Two New Therapies Will Match Progression-Free Survival Improvements Required By Surveyed U.S. Payers for Formulary Inclusion, According to a New Report from Decision Resources Group
June 5, 2014 – Burlington, Mass.
– Decision Resources Group finds that in addition to an improvement in median overall survival (MOS), delayed disease progression is one of the greatest unmet needs in the first-line treatment of advanced ovarian cancer (CaO). MOS and disease progression are also key factors that shape surveyed U.S. and European oncologists’ treatment decisions in this patient population. According to interviewed experts and survey data, substantial commercial opportunity exists for therapies that would improve MOS in first-line advanced CaO. Based on early-phase clinical data and the opinions of thought leaders interviewed the emerging therapies profiled by Decision Resources Group are not expected to offer significant improvements in overall survival, safety and tolerability, or delivery over currently used therapies. However, interviewed thought leaders anticipate that at least two emerging therapies; AstraZeneca’s PARP inhibitor olaparib and Boehringer Ingelheim’s angiogenesis inhibitor Vargatef will considerably prolong progression-free survival (PFS) in the first-line advanced CaO patients. The anticipated improvements in PFS offered by olaparib and Vargatef over the 2013 sales-leading regimen in this patient population, paclitaxel (Bristol-Myers Squibb’s Taxol, generics) + carboplatin (Bristol-Myers Squibb’s Paraplatin, generics), match the surveyed U.S. payers’ PFS requirements for widespread inclusion on their managed care organizations’ formularies.
Other key findings from the DecisionBase 2014 report entitled Ovarian Cancer (First-Line Advanced): Oncologists Are Eager for Therapies Extending Overall Survival
Janssen Biotech’s Doxil/Caelyx has the strongest clinical profile among the current and emerging therapies for treatment of first-line advanced CaO.
Olaparib has the most favorable side-effect profile among the emerging therapies due to lack of additional hematological and cardiovascular toxicities when combined with a chemotherapy regimen.

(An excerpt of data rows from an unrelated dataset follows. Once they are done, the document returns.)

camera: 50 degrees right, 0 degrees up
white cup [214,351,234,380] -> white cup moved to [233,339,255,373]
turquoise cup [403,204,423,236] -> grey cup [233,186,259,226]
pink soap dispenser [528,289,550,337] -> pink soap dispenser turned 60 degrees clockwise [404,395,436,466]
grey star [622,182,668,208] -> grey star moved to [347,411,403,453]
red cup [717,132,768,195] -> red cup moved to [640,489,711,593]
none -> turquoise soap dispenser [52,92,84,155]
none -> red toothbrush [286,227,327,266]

Ninety-five percent of surveyed payers indicated that they would be willing to reimburse a new therapy that offers a three- to nine-month improvement in MOS over paclitaxel + carboplatin (TC), and 90 percent would be willing to reimburse a new therapy that offers a two- to six-month benefit over TC.

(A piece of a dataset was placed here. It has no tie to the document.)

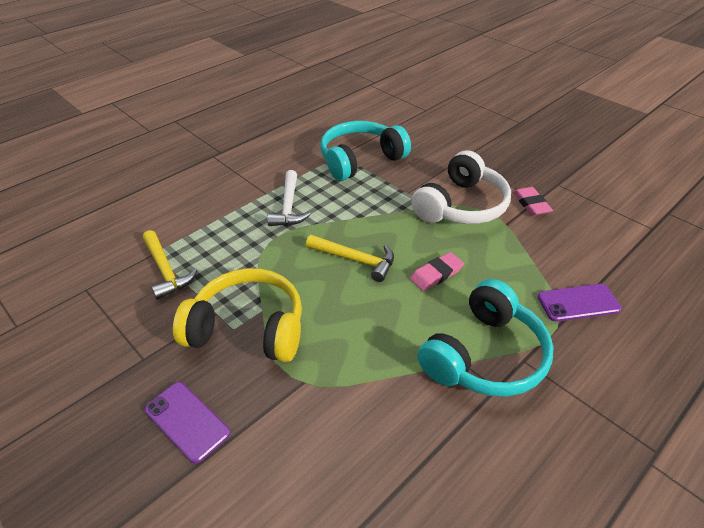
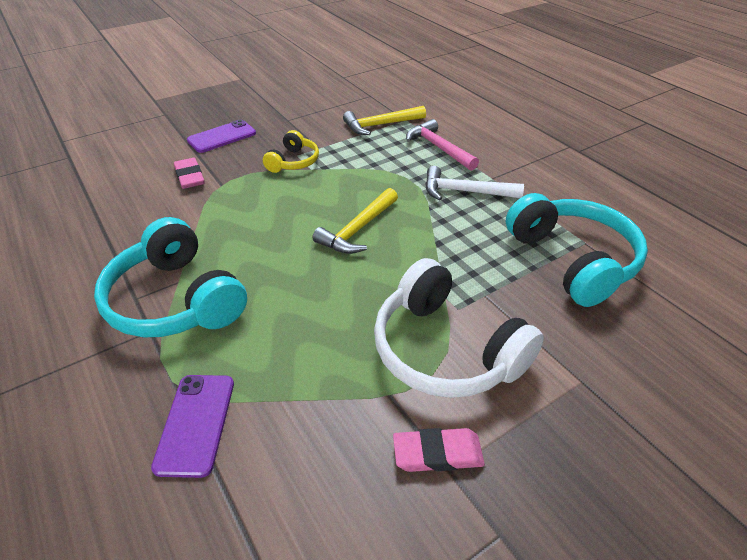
camera: 100 degrees right, 0 degrees up
yellow headphones [173,268,302,362] -> yellow headphones [263,130,319,173], size x0.53
pink eraser [410,252,464,291] -> pink eraser moved to [174,158,205,189]
none -> pink hammer [406,119,479,171]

Comments from Decision Resources Group Business Insights Analyst Natalia Reoutova:
“Following the approval of Avastin (Roche/Genentech/Chugai) for the first-line treatment of advanced CaO in Europe and Japan on the basis of PFS improvement, we expect that olaparib will be able to secure approval in BRCA1/2-mutated patients in these two regions based on the same primary end point.”

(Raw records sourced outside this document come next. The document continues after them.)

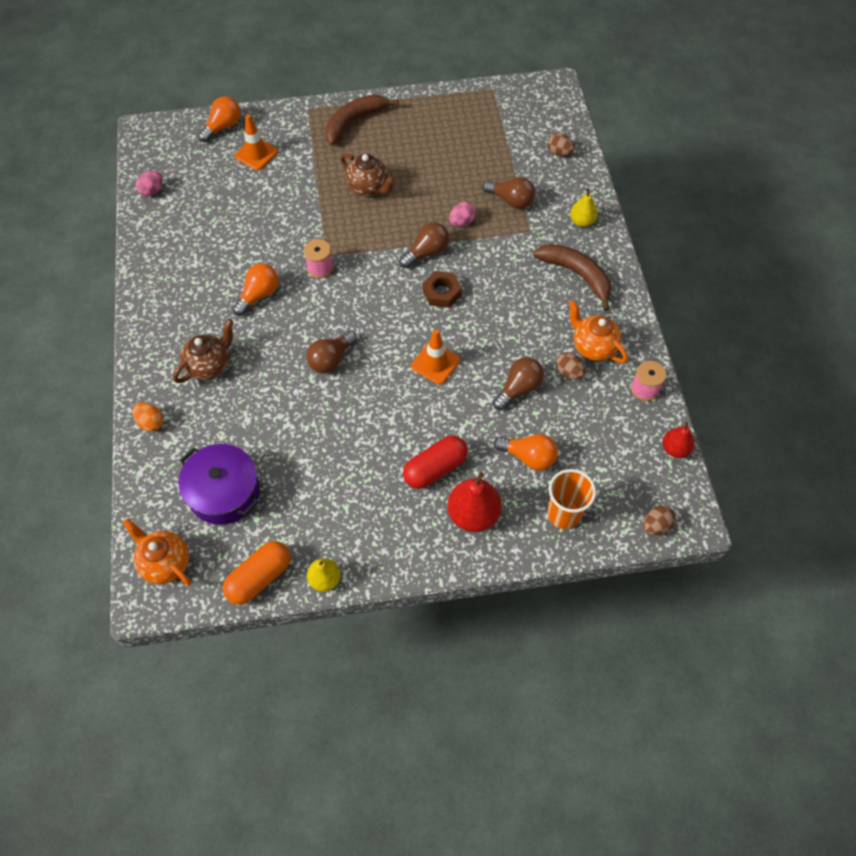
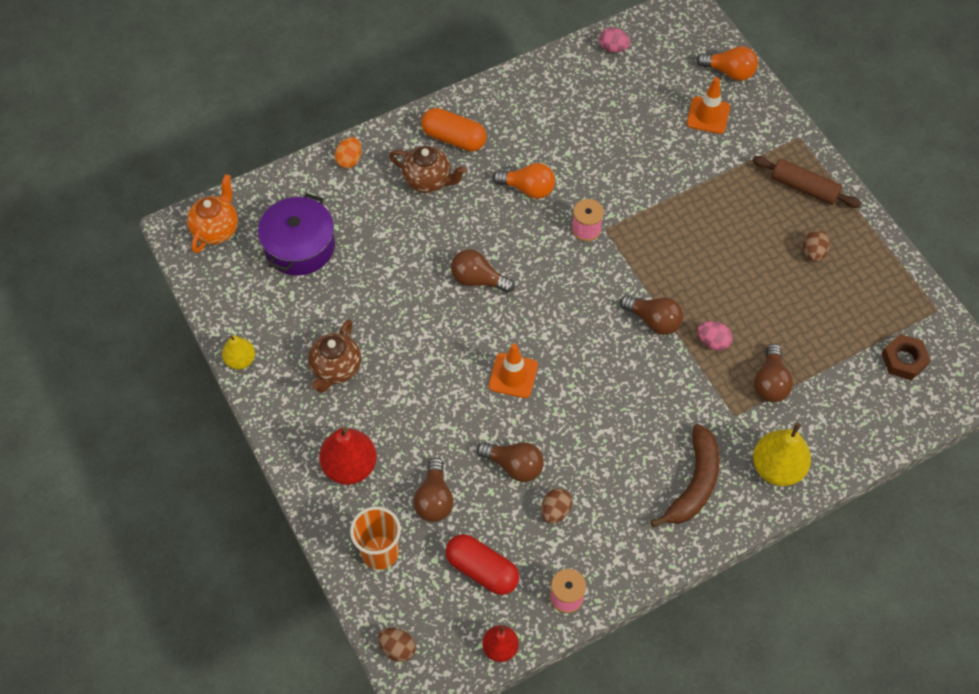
camera: 70 degrees right, 0 degrees up
orange capsule [222,541,290,605] -> orange capsule moved to [421,108,486,151]
brown banana [325,94,399,145] -> brown rolling pin [752,156,861,208]
brown teapot [340,153,396,196] -> brown teapot moved to [308,319,361,393]
red capsule [403,436,468,489] -> red capsule moved to [445,534,519,595]
brown nut [422,271,462,308] -> brown nut moved to [882,334,931,380]
orange light bulb [494,434,558,470] -> brown light bulb [413,458,454,522]
brown egg [547,133,575,156] -> brown egg moved to [803,230,830,262]
orange teapot [569,300,628,363] -> none
yellow pear [570,188,597,227] -> yellow pear [753,423,811,486], size x1.66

“Avastin has proved that inhibiting angiogenesis is a successful therapeutic approach in CaO, and interviewed oncologists are generally hopeful that, through its novel antiangiogenic target, trebananib (Amgen/Takeda) will be effective in inhibiting angiogenesis and treating CaO. However, the peripheral edema associated with trebananib and its weekly dosing schedule are likely to hinder the drug’s uptake.”